De novo autoimmune hepatitis (AIH) recently was recognized as an important cause of late graft dysfunction after pediatric liver transplantation (LT). However, the significance of isolated elevation of autoantibodies in children after LT without history of prior autoimmune liver disease scarcely has been studied. The aim of the present study was to determine the prevalence and risk factors for autoantibodies production in pediatric LT recipients and to assess the impact of isolated elevation of autoantibodies over time on graft function.


Sixty-eight children without history of autoimmune disease were recruited over the course of 1 year into this cross-sectional study. A single blood specimen was drawn at study entry to determine titers of autoantibodies. Clinical and laboratory assessment and medical history were obtained at study entry as well. Patients were then divided into positive and negative autoantibodies groups, and prospectively followed for 18 months for evidence of abnormal liver function tests.

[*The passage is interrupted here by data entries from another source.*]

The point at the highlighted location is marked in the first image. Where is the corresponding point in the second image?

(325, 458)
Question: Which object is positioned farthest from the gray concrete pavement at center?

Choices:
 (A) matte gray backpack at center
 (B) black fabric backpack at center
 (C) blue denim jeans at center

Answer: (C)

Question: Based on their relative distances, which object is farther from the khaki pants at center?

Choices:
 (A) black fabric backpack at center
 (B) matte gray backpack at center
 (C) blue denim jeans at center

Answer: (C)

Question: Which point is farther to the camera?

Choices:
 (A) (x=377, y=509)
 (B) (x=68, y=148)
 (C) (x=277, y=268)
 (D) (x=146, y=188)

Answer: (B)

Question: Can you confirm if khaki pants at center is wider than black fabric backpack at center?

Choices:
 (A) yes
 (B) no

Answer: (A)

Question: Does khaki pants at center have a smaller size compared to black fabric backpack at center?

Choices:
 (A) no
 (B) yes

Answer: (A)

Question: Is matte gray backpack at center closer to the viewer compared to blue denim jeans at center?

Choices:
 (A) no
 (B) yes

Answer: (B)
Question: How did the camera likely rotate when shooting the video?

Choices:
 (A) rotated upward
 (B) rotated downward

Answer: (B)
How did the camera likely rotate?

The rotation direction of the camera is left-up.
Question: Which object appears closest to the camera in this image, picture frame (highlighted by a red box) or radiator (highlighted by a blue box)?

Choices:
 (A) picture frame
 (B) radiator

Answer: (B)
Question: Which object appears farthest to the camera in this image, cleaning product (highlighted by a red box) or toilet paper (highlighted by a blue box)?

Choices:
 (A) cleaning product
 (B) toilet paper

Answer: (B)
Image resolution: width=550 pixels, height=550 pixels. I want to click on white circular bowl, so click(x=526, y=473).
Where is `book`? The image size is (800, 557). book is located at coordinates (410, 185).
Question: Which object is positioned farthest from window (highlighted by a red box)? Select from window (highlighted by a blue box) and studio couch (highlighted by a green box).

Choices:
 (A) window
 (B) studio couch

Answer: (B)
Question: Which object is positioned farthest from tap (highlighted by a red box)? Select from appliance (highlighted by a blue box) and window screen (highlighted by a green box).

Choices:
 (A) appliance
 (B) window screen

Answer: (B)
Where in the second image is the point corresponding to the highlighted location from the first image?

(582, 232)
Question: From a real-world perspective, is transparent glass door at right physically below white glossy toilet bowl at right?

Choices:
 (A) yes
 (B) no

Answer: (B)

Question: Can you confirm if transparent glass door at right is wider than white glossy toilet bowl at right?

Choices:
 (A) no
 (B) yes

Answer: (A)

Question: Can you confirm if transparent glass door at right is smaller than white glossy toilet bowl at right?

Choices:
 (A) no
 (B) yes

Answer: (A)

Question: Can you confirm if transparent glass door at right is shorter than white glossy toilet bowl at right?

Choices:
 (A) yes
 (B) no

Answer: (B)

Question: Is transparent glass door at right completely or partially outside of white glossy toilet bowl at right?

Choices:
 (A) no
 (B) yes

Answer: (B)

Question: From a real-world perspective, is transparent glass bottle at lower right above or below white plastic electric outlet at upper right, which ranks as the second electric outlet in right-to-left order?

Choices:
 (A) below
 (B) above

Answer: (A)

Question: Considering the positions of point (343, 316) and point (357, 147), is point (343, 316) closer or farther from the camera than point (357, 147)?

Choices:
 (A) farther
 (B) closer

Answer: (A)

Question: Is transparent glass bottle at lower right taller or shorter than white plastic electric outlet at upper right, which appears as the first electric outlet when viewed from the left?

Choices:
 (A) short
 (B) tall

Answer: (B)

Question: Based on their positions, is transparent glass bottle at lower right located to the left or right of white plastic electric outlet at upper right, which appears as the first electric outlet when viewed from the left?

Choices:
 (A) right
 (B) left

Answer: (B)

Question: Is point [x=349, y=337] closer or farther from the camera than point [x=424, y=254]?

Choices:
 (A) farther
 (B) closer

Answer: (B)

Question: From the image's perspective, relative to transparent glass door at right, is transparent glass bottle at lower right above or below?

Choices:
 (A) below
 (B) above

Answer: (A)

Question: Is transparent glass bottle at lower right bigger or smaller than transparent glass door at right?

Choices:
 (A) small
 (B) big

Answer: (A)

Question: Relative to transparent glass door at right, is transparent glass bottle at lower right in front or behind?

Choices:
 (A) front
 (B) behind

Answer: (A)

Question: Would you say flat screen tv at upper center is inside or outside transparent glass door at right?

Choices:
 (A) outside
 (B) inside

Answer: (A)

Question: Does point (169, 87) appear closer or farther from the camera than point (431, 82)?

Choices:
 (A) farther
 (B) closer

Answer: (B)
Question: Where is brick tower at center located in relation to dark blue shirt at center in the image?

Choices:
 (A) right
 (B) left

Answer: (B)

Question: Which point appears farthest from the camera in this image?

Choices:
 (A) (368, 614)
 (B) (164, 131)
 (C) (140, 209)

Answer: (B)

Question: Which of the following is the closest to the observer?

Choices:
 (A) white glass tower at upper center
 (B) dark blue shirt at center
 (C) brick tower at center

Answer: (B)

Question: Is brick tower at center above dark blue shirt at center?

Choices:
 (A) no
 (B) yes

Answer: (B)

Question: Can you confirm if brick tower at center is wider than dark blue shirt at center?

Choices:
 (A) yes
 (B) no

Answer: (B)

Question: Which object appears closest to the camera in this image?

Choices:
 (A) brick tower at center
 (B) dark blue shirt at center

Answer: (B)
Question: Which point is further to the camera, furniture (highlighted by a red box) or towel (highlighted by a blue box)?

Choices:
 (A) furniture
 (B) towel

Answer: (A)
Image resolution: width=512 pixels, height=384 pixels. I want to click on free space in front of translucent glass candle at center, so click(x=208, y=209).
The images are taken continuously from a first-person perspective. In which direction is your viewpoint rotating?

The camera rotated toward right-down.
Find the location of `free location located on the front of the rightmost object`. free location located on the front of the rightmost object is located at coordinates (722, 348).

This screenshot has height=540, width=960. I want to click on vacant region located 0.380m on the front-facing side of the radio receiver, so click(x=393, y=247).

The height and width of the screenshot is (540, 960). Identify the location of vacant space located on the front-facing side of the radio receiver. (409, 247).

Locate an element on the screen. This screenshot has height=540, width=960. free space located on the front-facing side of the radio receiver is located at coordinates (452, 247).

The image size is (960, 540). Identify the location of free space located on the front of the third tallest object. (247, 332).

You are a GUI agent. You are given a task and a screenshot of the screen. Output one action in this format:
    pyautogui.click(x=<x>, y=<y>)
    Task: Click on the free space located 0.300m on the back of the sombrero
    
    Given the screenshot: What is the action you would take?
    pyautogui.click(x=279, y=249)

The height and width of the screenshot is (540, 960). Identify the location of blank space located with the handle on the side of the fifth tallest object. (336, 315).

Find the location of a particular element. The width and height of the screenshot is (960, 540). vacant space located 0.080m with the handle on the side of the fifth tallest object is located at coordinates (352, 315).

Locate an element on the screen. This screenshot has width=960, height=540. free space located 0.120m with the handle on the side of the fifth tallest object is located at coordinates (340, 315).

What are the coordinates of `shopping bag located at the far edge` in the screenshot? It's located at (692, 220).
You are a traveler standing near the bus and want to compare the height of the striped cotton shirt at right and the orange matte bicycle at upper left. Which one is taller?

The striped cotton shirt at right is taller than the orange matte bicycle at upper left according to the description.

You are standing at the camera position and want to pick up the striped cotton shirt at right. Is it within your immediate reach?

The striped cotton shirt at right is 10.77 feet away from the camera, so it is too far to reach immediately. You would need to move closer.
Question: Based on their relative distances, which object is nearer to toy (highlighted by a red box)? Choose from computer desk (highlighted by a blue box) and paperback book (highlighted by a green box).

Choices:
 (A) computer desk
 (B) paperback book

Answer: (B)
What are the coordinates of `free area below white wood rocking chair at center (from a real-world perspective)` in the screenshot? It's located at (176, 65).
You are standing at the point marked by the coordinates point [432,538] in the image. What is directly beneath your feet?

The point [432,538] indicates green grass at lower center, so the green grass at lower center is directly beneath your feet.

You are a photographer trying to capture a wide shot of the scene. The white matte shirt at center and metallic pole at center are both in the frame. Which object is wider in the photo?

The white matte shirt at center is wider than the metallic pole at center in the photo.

One or more autoantibodies were detected in 18 (26%) patients. Anti-smooth muscle was the most common (n = 13) antibody. Time since transplant (>4 years) was the only risk factor identified for the presence of autoantibodies (univariate risk ratio, 3.3; 95% confidence interval, 1.2-9). During the follow-up period, 5 patients with positive autoantibody screen developed de novo AIH (n = 3) or chronic rejection (n = 2), compared with 0 in the negative autoantibody group. Children with positive autoantibody screen were at higher risk for development of de novo AIH or chronic rejection (univariate risk ratio 13.9; 95% confidence interval, 1.7-111; P = 0.004).


Positive autoantibodies are common in children after LT and their presence may denote a higher risk for the development of de novo AIH or chronic rejection over time.